The redbeds of the 220 m Blomidon Formation comprise more than 100 pairs of (i) sand-flat sandstone (distal alluvial fan) and (ii) playa sandy mudstone and (or) lacustrine claystone. These pairs are tectonic autocycles generated by rift-basin subsidence and sagging along the Glooscap fault zone that shifted loci of active fan sedimentation toward and away from the playa surface as fan lobes migrated into topographically low areas.Intervals of intense and prolonged aridity are recorded in many of the sand-flat sandstones and playa sandy mudstones by evaporite minerals, principally gypsum, precipitated by subsurface evolution of a CaSO4–NaCl brine. Aridity is further demonstrated by intense disruption of sediment fabrics beneath evaporite crusts, deep mudcracks, eolian-sandstone layers and patches, and the presence of authigenic Ca–Mg-rich illite–smectite and analcime.
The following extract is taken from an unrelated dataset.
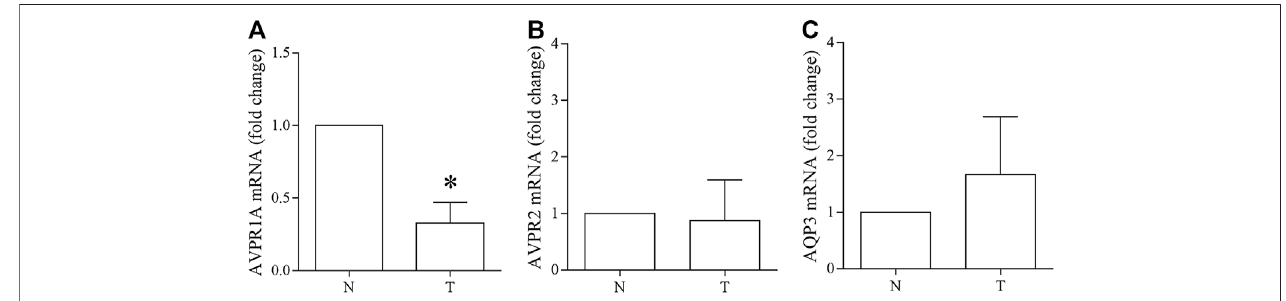
FIGURE12| Vasopressinreceptors and AQP3geneexpression inhuman coloncarcinomabiopsies. Real-Time PCRwasperformedasdescribed inthemethods (A) Real-time PCR experiments show that the V1aR expression is signi fi cantly downregulated in the tumor biopsies compared with the corresponding healthy mucosa. (B – C) NorelevantchangeswerefoundintheexpressionofV2RandAQP3.Dataareshownasmean±S.E.M.andanalyzedbyStudent ’ s t -test(* p <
During relatively wetter intervals, claystone beds accumulated in shallow lakes that filled the playa depression, lapping onto the sand flats. The claystones lack evaporite minerals and textures, and many are partially bioturbated.The long-term climate became progressively wetter from latest Triassic to earliest Jurassic time, as evidenced by an increase upsection in the ratio of lacustrine claystone to playa sandy mudstone and by less evaporite mineralization in the sand-flat sandstones.